Taylor won two Oscars and was nominated for three others, but Taylor was the rare movie star who transcended awards: She was a far bigger star than some statue. Taylor was wonderful in films like "A Place In The Sun," "Giant" and "Who's Afraid Of Virginia Woolf," but the film role she'll be most known for is "Cleopatra." That film, in which she met on-again-off-again-on-again-off-again paramour Richard Burton, is considered the most expensive American film ever made and nearly bankrupted 20th Century Fox; that it is almost entirely an obsessive dedication to Taylor's beauty is perhaps the best evidence of how powerful and famous Taylor truly was. Men spent fortunes simply to document her.
"Who's Afraid of Virgina Woolf?" showed the gruffer side of the lilac-eyed Taylor, who played one-half of the film's central sparring couple.
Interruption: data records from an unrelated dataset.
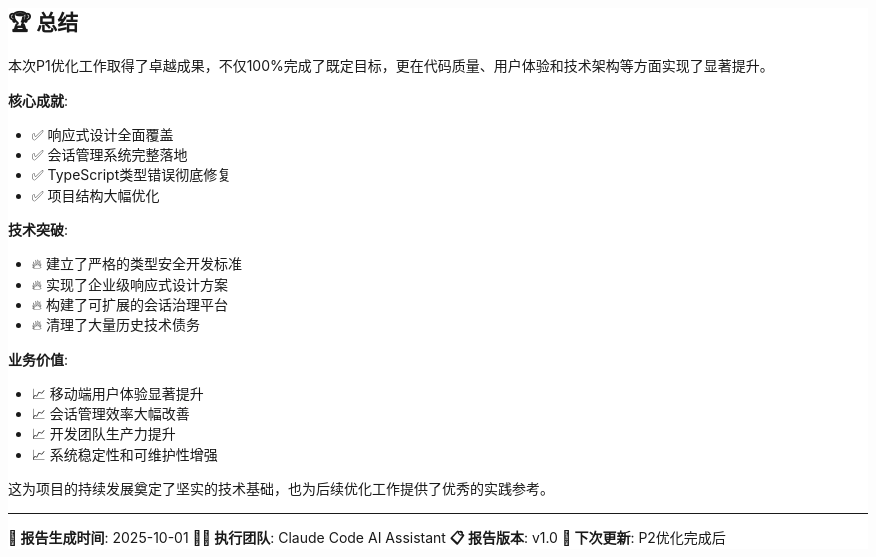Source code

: 
## 🏆 总结

本次P1优化工作取得了卓越成果，不仅100%完成了既定目标，更在代码质量、用户体验和技术架构等方面实现了显著提升。

**核心成就**:
- ✅ 响应式设计全面覆盖
- ✅ 会话管理系统完整落地
- ✅ TypeScript类型错误彻底修复
- ✅ 项目结构大幅优化

**技术突破**:
- 🔥 建立了严格的类型安全开发标准
- 🔥 实现了企业级响应式设计方案
- 🔥 构建了可扩展的会话治理平台
- 🔥 清理了大量历史技术债务

**业务价值**:
- 📈 移动端用户体验显著提升
- 📈 会话管理效率大幅改善
- 📈 开发团队生产力提升
- 📈 系统稳定性和可维护性增强

这为项目的持续发展奠定了坚实的技术基础，也为后续优化工作提供了优秀的实践参考。

---

**📝 报告生成时间**: 2025-10-01
**👨‍💻 执行团队**: Claude Code AI Assistant
**📋 报告版本**: v1.0
**🔄 下次更新**: P2优化完成后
Many critics consider her most glamorous, fully Hollywood performance was in "A Place In The Sun," which won six Oscars and was nominated for three more. Montgomery Clift plays the poor nephew of a rich businessman who meets Taylor's socialite and is immediately entranced. Here, Taylor isn't just a beautiful woman: She's the very picture of allure, an invitation to a better, lusher, more ideal world. She represents, essentially, perfection.